Data for processing Block Start

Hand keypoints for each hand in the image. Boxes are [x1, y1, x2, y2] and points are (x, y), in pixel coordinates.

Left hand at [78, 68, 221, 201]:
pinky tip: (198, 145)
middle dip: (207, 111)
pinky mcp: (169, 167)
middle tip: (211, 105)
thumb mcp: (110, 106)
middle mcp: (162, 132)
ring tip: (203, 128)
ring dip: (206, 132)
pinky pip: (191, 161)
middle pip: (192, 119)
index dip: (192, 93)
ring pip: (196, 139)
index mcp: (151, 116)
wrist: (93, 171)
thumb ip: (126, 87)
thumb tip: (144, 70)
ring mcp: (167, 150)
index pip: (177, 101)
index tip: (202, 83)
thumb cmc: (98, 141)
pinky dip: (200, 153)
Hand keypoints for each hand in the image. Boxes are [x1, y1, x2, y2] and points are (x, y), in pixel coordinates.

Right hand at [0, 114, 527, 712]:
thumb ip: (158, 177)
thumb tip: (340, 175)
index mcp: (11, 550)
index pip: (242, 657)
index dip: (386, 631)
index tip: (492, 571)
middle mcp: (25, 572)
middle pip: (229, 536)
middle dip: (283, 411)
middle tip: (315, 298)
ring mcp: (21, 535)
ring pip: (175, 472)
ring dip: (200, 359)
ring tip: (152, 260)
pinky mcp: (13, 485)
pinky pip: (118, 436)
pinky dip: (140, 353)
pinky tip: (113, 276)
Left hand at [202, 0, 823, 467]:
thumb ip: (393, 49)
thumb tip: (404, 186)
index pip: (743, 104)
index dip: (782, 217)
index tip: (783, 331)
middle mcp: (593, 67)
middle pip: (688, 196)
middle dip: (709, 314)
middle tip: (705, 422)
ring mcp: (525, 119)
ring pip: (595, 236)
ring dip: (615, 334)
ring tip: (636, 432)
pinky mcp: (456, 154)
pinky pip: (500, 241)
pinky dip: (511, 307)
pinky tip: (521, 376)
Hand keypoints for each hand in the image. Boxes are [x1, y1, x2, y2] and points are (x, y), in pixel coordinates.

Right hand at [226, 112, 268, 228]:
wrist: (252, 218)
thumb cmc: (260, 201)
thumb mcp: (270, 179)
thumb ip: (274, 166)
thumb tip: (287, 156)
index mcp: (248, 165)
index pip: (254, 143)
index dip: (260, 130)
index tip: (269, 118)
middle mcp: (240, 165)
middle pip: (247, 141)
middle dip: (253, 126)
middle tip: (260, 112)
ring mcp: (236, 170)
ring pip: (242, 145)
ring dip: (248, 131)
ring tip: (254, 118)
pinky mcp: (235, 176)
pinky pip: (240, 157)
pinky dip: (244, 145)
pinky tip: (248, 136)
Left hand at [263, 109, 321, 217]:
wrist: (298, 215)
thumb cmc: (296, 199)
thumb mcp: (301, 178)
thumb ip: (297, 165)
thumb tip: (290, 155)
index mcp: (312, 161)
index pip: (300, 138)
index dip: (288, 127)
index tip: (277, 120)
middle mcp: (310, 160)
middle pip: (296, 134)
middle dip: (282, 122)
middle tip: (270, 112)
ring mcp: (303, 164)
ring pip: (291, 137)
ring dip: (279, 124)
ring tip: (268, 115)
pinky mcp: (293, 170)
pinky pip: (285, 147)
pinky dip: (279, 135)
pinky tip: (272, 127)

Data for processing Block End

Restate exactly, and only, every line from the one that contains "thumb cmc: (296, 199)" through the last line of the records.

thumb cmc: (296, 199)
thumb mcp: (301, 178)
thumb ip: (297, 165)
thumb tip: (290, 155)
index mcp: (312, 161)
index pip: (300, 138)
index dip: (288, 127)
index tip: (277, 120)
middle mcp: (310, 160)
middle pip: (296, 134)
middle dip: (282, 122)
middle tip: (270, 112)
ring mcp: (303, 164)
ring pip: (291, 137)
ring dip: (279, 124)
ring tip: (268, 115)
pinky mcp: (293, 170)
pinky pip: (285, 147)
pinky dip: (279, 135)
pinky tip: (272, 127)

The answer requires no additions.